Bob Dylan, un ritorno da Nobel

Il cantautore ha appena ritirato – con la sobrietà scontrosa che gli è propria – il tanto chiacchierato riconoscimento. Ma mr. Zimmerman tira dritto per la sua strada facendo quel che ha sempre fatto da  55 anni a questa parte: suonare e cantare. E sui mercati è appena arrivato un nuovo album: trenta riletture di altrettanti classici della tradizione del pop statunitense di più alto profilo.

Si intitola Triplicate: 30 piccole perle spalmate su tre cd. È il ritorno del gran vate della canzone d’autore americana. Uno talmente grande e unico da potersi permettere di infilare una serie di album di cover senza apparire per questo pretestuoso, avido, o noioso.

Mr. Zimmerman, classe 1941 da Duluth Minnesota, ci ha abituati ad ogni sorta di stramberia e di genialità, sempre smarcandosi dai diktat e dai cliché dello star-system, sempre dribblando i desiderata del proprio stesso pubblico fino a sfiorarne lo spregio. Ma intanto regalando a se stesso e ai mercati grandissime canzoni, concerti, e come in questo caso, reinventando alla sua maniera capolavori altrui.

Fedele solo a sé stesso e alla propria inesausta creatività, rieccolo dunque: ad indossare i panni del più improbabile dei crooner per regalarci una manciata di perle senza tempo, alcune celeberrime, altre da riscoprire.

In questo monumentale Triplicate (il suo album numero 38) prosegue una passerella iniziata tre anni fa, e con la collaborazione del produttore Jack Frost pesca a piena mani in quello sterminato catalogo del miglior pop americano novecentesco che gli statunitensi definiscono il great american songbook. E qui il termine “pop” è da intendersi davvero nel senso più alto del termine, ovvero di canzoni che sono divenute patrimonio della cultura di un popolo più ancora che dei bestseller da supermercato.

Pescando quasi a caso tra i tre cd saltano fuori gioielli come As time goes by e Stormy Weather, Sentimental Journey, Stardust: capolavori immortali che oscillano tra jazz e blues, swing, sophisticated pop, la tradizione di Tin Pan Alley e quella di Broadway.

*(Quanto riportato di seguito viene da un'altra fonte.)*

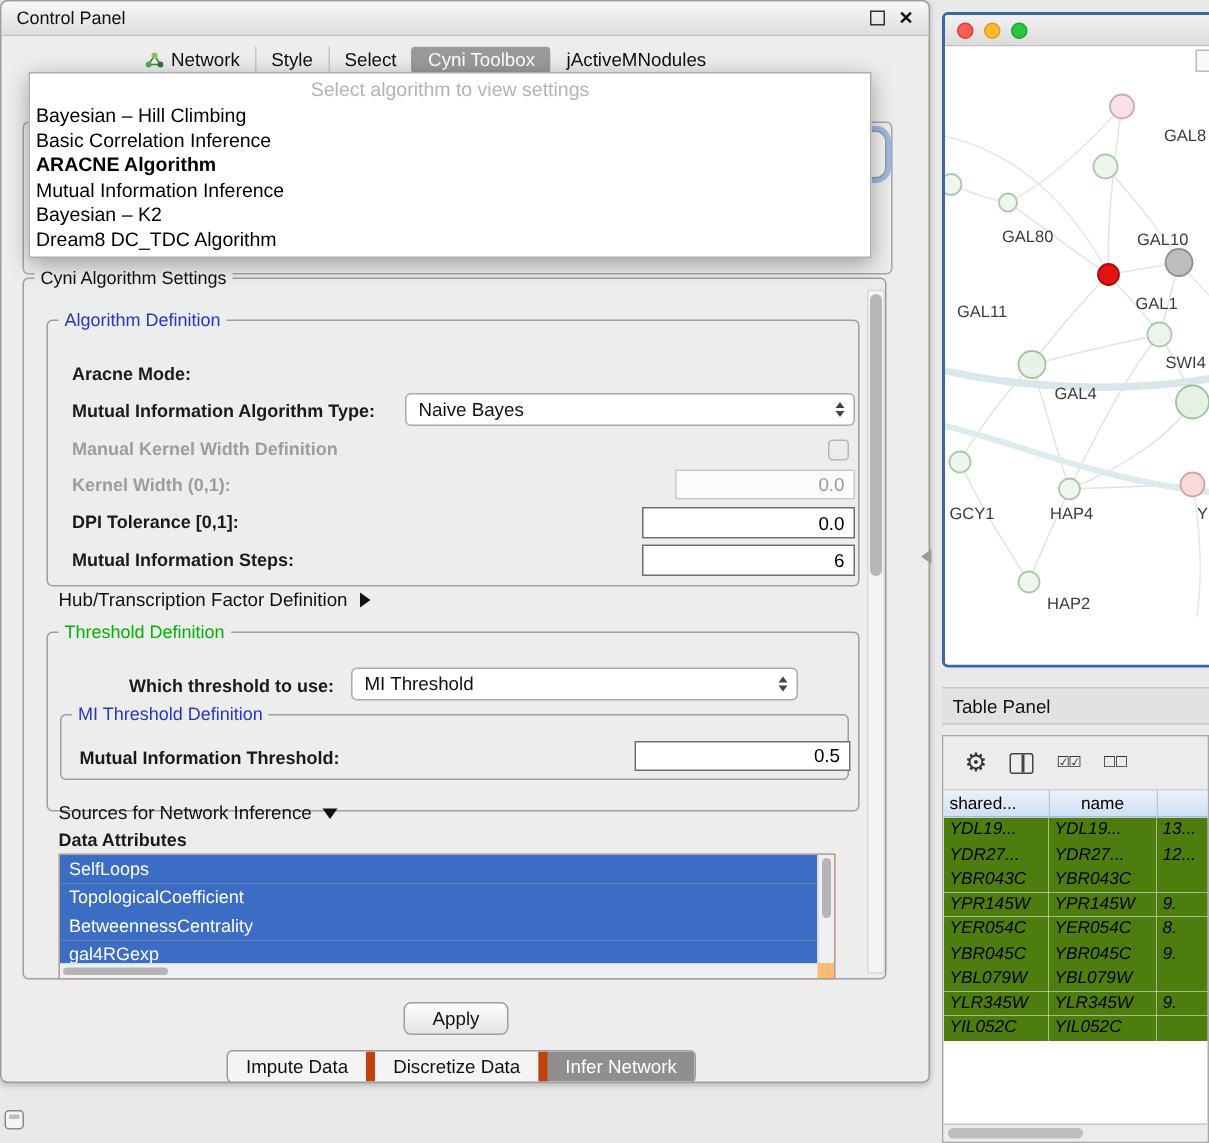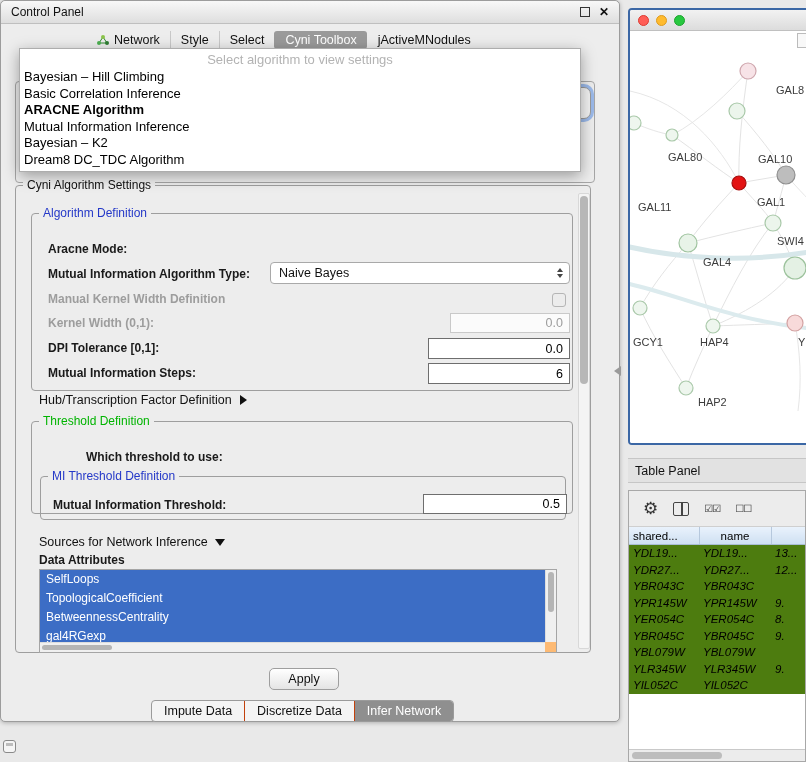--- a/index.html
+++ b/index.html
@@ -222,7 +222,7 @@
     <span class="tri-right"></span>
   </span>
 
-  <div class="group" style="left:30px;top:420px;width:542px;height:93px;z-index:11;">
+  <div class="group" style="left:30px;top:420px;width:542px;height:120px;z-index:11;">
     <span class="group-label green">Threshold Definition</span>
 
     <span class="flabel" style="left:54px;top:28px;">Which threshold to use:</span>

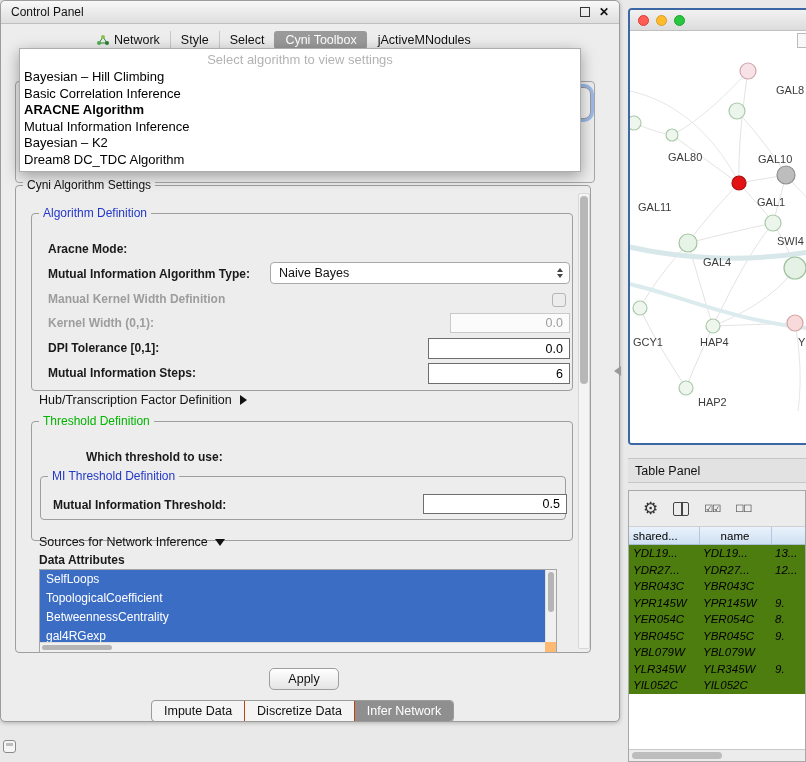--- a/index.html
+++ b/index.html
@@ -226,6 +226,13 @@
     <span class="group-label green">Threshold Definition</span>
 
     <span class="flabel" style="left:54px;top:28px;">Which threshold to use:</span>
+    <div class="combo" style="left:202px;top:23px;width:298px;">
+      <span>MI Threshold</span>
+      <span class="arrows">
+          <i class="up"></i>
+          <i class="dn"></i>
+        </span>
+    </div>
 
     <div class="group" style="left:8px;top:54px;width:526px;height:44px;">
       <span class="group-label blue">MI Threshold Definition</span>

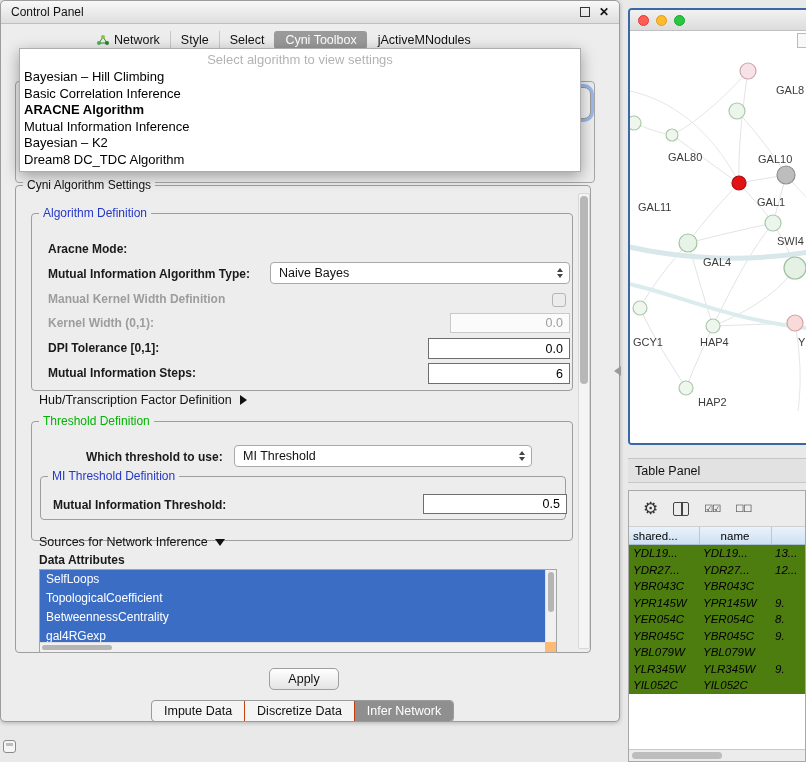--- a/index.html
+++ b/index.html
@@ -87,7 +87,7 @@
 
   .bottom-tabs{position:absolute;left:150px;top:699px;height:22px;display:flex;border:1px solid #9b9b9b;border-radius:4px;
     overflow:hidden;background:#f4f4f4;font-size:12.5px;color:#111;box-sizing:border-box;z-index:11;}
-  .seg{display:flex;align-items:center;padding:0 12px;border-left:1px solid #c2410c;cursor:default;}
+  .seg{display:flex;align-items:center;padding:0 12px;border-left:6px solid #c2410c;cursor:default;}
   .seg:first-child{border-left:none;}
   .seg.sel{background:#8f8f8f;color:#fff;}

Una cover più bella dell’altra, e un unicum meravigliosamente personale e godibile, così come lo offrirebbe un Sinatra vestito di flanella sotto un taglio di luce da piano bar intasato di fumo.

Tutto questo per dire che il Signor Dylan, Nobel a prescindere, è ancora quello di sempre. E tocca farsene una ragione, e tocca continuare a prenderlo per quel che è: uno sterminato talento autoreferenziale.